Выражение лица Бака нисколько не изменилось, когда он взял в руки последнюю работу своего ученика. Ни радости, ни удовольствия не было на лице Тутмоса. Его мучила мысль, что правда не может сочетаться с трусостью.

Пока модели по указанию Бака расставляли по местам, Тутмос ходил взад и вперед по дорожке. Внезапно его голова начала раскалываться от боли.

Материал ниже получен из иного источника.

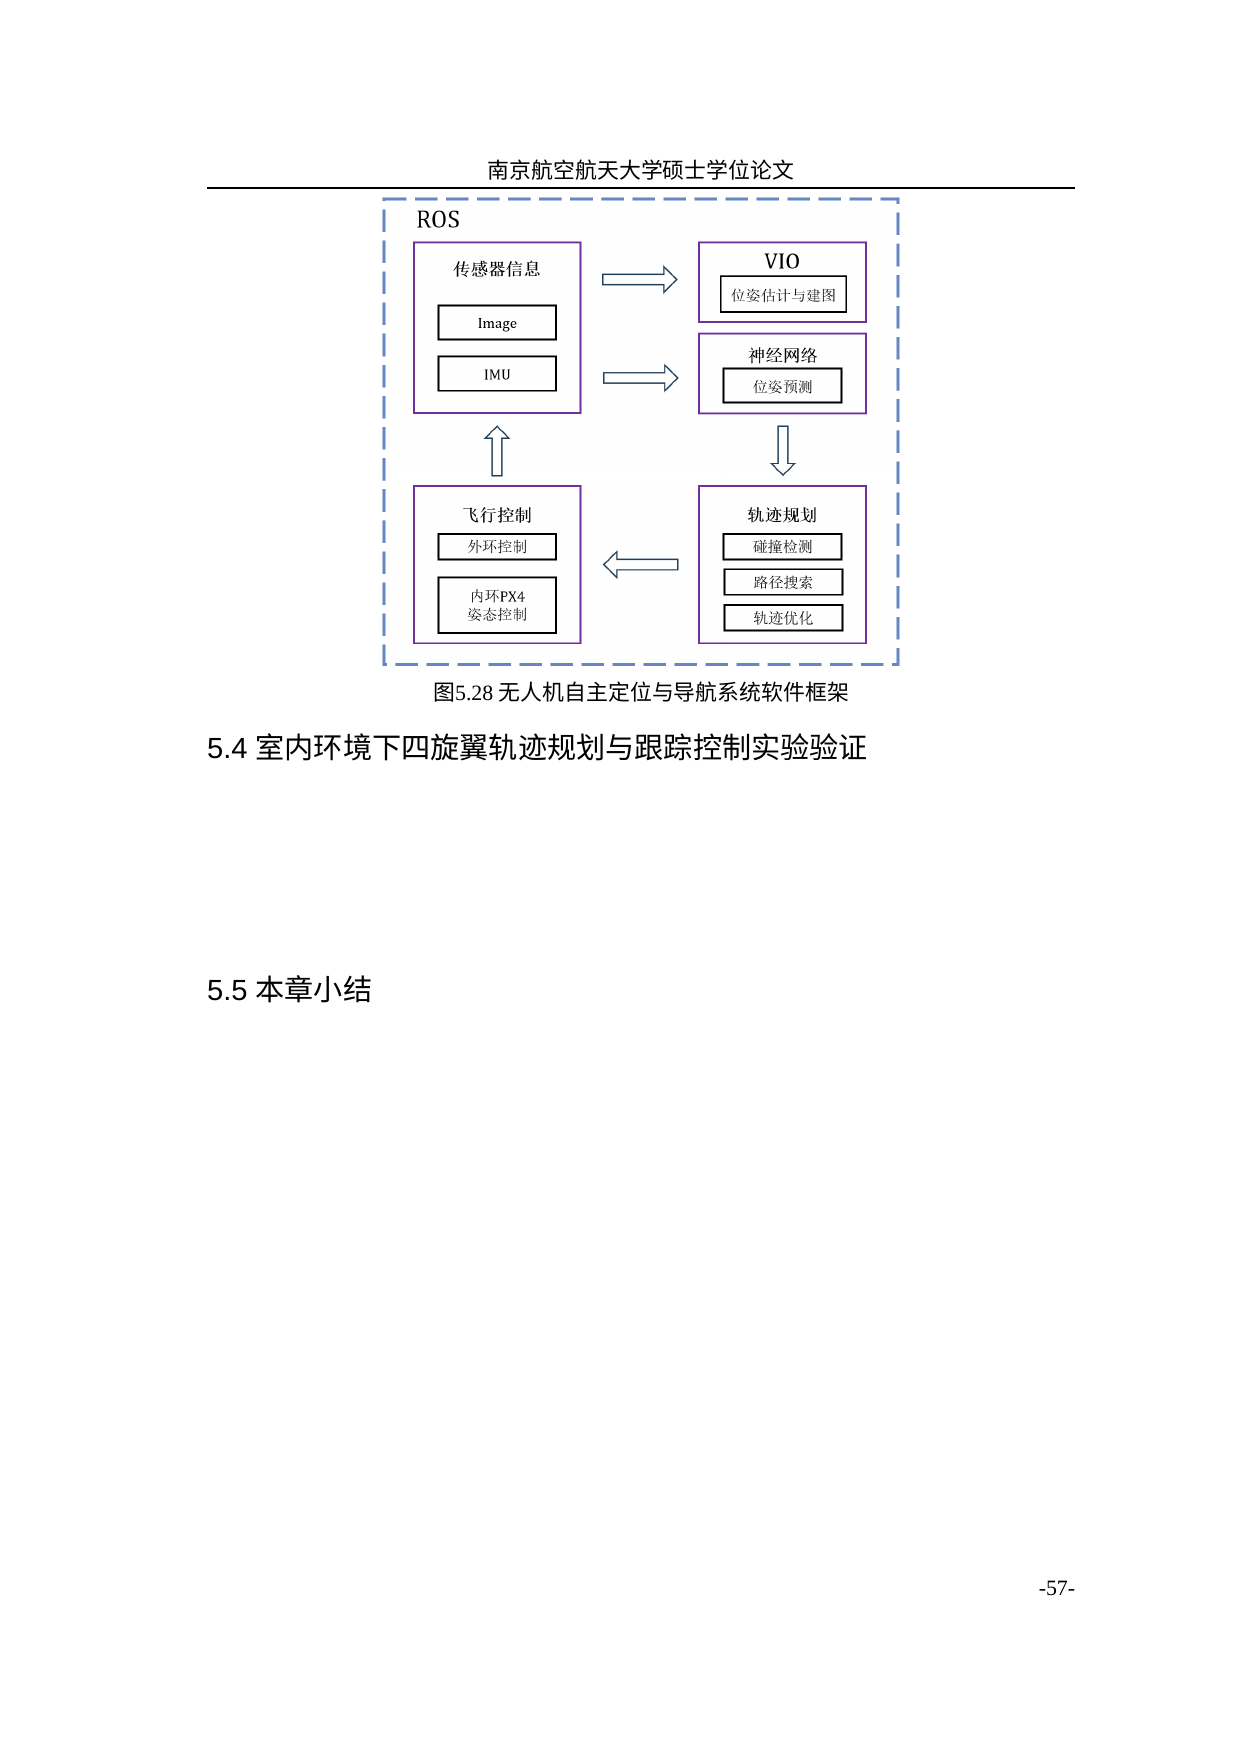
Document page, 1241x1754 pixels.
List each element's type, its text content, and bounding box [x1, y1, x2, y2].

Не раз уже повторялись у него эти боли в разгар работы. Обычно они начинались в висках и отдавали в затылок, заставляя выпускать резец из рук. Но такой сильной боли, как в этот день, он никогда не ощущал. Он даже мельком не взглянул на выставленные ценные вещи, осмотр которых в другое время несомненно доставил бы ему удовольствие. Не обратил он никакого внимания и на большие каменные чаши с ребристой поверхностью, внутри которых были искусно выращены крохотные садики из цветов лотоса, папируса и гранатового дерева. Даже вид каменной лягушки с широко раскрытым ртом, сидящей в центре садика, не вызвал у него улыбки. И когда Хори, разместив последнюю модель своего мастера, остановился у стола, на котором были разложены серебряные зеркала и широкие ожерелья, украшенные драгоценными камнями, с золотыми застежками в виде бутонов, Тутмос поспешил в тень, под навес, где он сел на корточки и закрыл глаза. Он думал, что сумеет успокоить боль, разрывающую его голову на части.

Никто не обратил на него внимания. Даже Ипу прошел мимо, не сказав ни слова. Было видно, что он спешил.

– Господин! Может быть, проводить тебя домой? – спросил Хори, который подошел, наконец, к своему мастеру и пристально вглядывался в его лицо, пытаясь понять, что с ним случилось.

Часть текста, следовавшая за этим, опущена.